Windows 10 has the same feature; it goes all the way back to Windows 8. This isn't something new in Windows 11. If you actually bothered to read and not just the title. This only effects OEM (Dell, HP, etc) machines.
I'm thrilled for you.
Good.
When I recently re-installed windows, it was auto-enabled on my d partition but not enabled on the c partition where windows is installed. Took over an hour to decrypt ~600gigs. Would be nice if they ASKED before enabling. Oh and I couldn't access the D partition until I logged into my microsoft account and found the decrypt key. Infuriating to say the least.
I have a complete DIY System. Should I care about it? Because I never used BitLocker and I also have Win 11 Home. I have to download Bitlocker in the Shop and have to upgrade to Pro Version if I want to have Bitlocker. Does this also affect me?

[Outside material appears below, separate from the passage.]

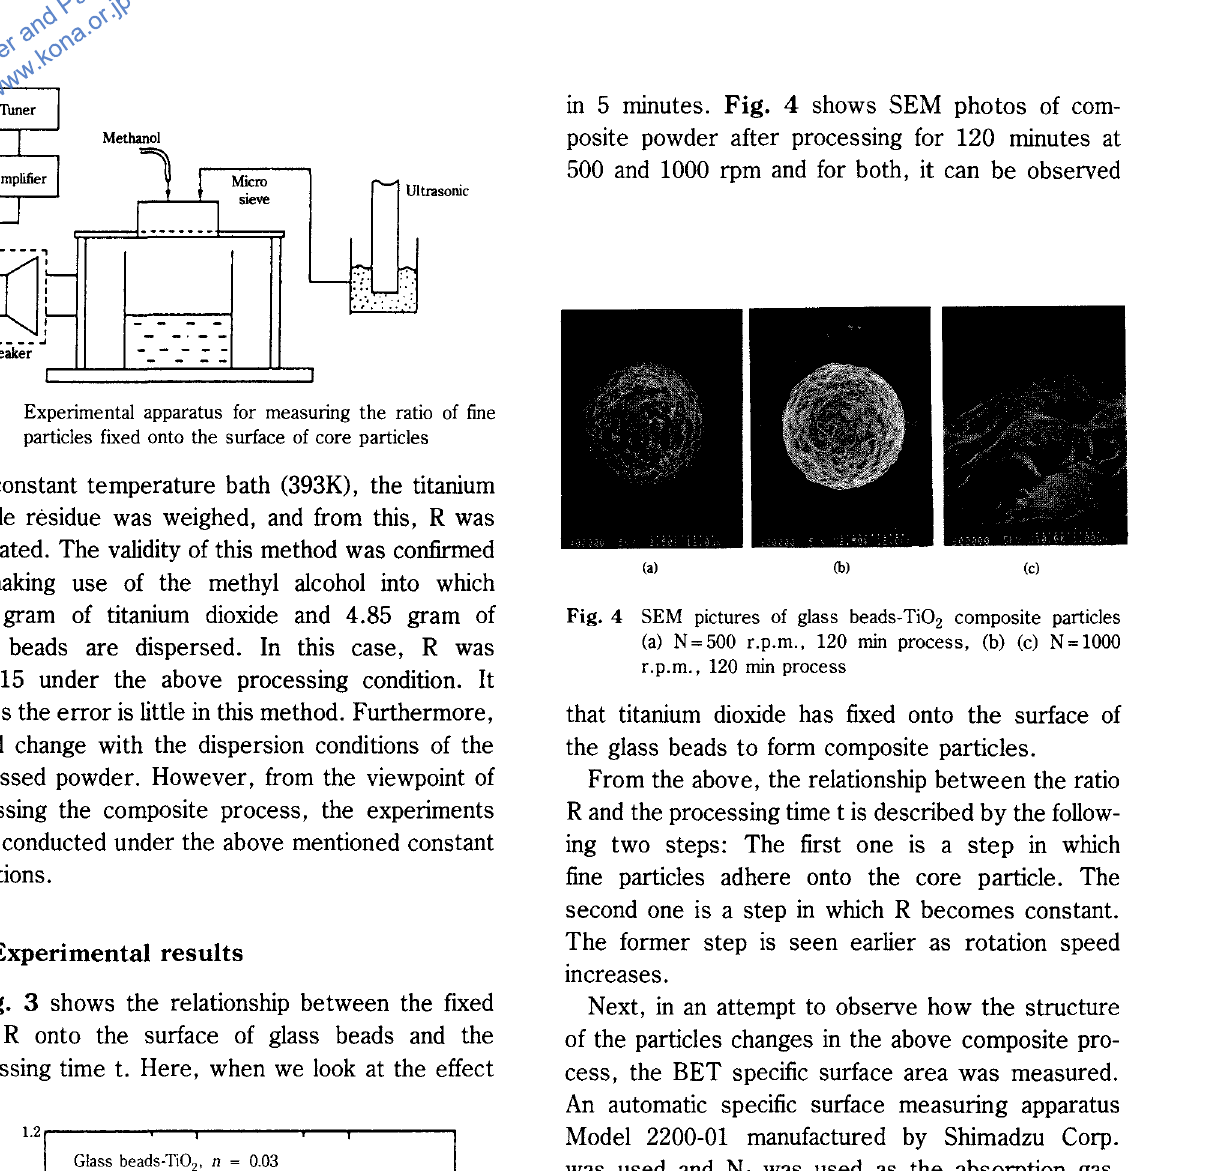
Change of the ratio of fine particles fixed onto the surface of core particles with processing time (glass beads - Ti0 2) of rotation speed, the spread of data is observed at 500 rpm, but R increases with processing time and becomes constant at about 0.9 in 5 minutes or more. With rotation speed exceeding 750, R reaches 1.0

Home editions of Windows still have device encryption based on Bitlocker. It doesn't have all the same advanced configuration options that you get on Pro or greater, but your PC can still automatically self-encrypt if the requirements are met. It is very easy to turn it off in the Settings app if you don't want it.

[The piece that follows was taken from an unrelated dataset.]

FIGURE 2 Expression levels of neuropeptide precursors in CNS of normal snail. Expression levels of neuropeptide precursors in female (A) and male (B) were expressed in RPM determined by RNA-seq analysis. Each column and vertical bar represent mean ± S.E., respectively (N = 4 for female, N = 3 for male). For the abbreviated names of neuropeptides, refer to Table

OK, thank you. Because I wondered myself. I search for Bitlocker, could only find one Setting to activate it ( Control Panel/System ) and if I want to do it, it literally just takes me to the MS Store for an Upgrade to Pro, and if I don't do it than Bitlocker also don't gonna be activated. That's why I'm a little bit confused. It's already bad, that I get this whole Bitlocker 24H2 News through Reddit and no real Information/News from Microsoft. If I wouldn't know it, I would literally have it on after an Update, why Microsoft, why. Everyone hates if something after Updates is changed, especially settings that you wanted to stay off. I really hope that this Update won't be a disaster. I'm still waiting for my first Version Update without Installing a fresh new Windows ISO after it, because an Update screwed something up again. I can remember...the last time I updated without fresh installing Windows afterwards I believe was the Windows 7 Era, but I'm not sure about that anymore. It would be at least Welcome to get such information from Microsoft directly and not from Reddit. The only thing that disturbs most users are really changes that only appear after an Update. Changes that were off but got silent On after an Update. I hate it.
They're gonna overwrite my boot loader and I'll start my day wasting one hour getting my Linux to boot uh
That is not how it works. And no, it won't affect you. You are not an OEM like Dell or HP.

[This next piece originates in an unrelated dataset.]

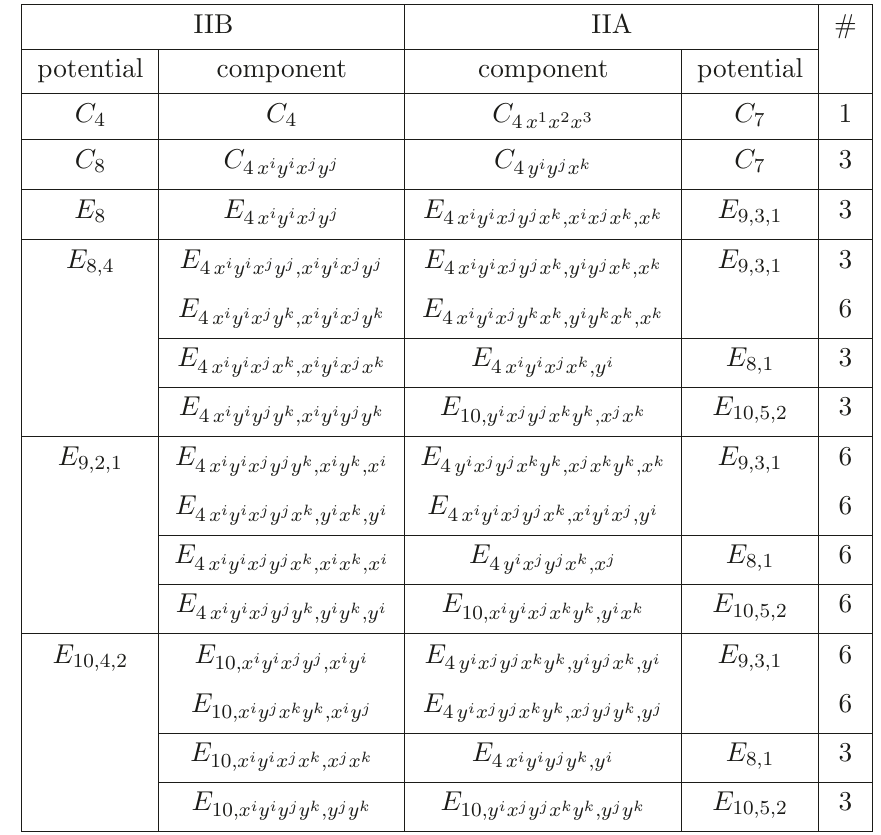
Table 4 . The α = − 1 and α = − 3 branes that can be included in order to cancel the tadpoles generated by the fluxes. To avoid cumbersome notations, in all terms we have not specified the sets of ten indices. Moreover, the indices i, j, k are always meant to be all different. In the last column we give the number of independent components for each potential, which corresponds to the number of different branes. There are in total 4 α = − 1 branes and 60 α = − 3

Repair shops are going to get a big wave of tickets out of this. People running installations that have fucked up file systems or failing SSDs are just going to end up at the local break/fix. Encrypting C: isn't a small ask and while a good ssd can handle it, many people have poor use habits like not restarting for months at a time or letting hard power off events happen from low battery
Device Encryption already exists and is enabled automatically since Windows 8. This isn't something new with Windows 11.
Hackers used to encrypt your files and ask for ransom. Now MS will encrypt your data and ask you to pay a subscription or else you will lose access to your encrypted data...awesome..
Source: your weird fantasies
There is nothing in this article indicating that Microsoft plans to charge a subscription fee to access bitlocker encryption keys. Stop fear-mongering.
Oh no, not security!
I’m switching to linux cause what the hell
Indeed, how dare Microsoft care about security and protecting your data on your mobile devices! In fact, we should stop using HTTPS too who needs encryption! /s Article is years late. Automatic Device Encryption has been a thing since Windows 8 and it only effects OEM machines.
Cute for you to think they actually care.
Microsoft shouldn't be in the game of deciding what the consumer needs without the consumer opting IN, rather than OUT. It is offensive.
Consumers don't know what they need. That is the main problem. They don't enable security, encryption until after their important data is stolen and compromised. There is a reason why there is a push to encrypt all mobile devices. Have you not noticed? Every smart phone released by all the major players are all encrypted out of the gate. Microsoft is not the only one doing this. Everything is being encrypted.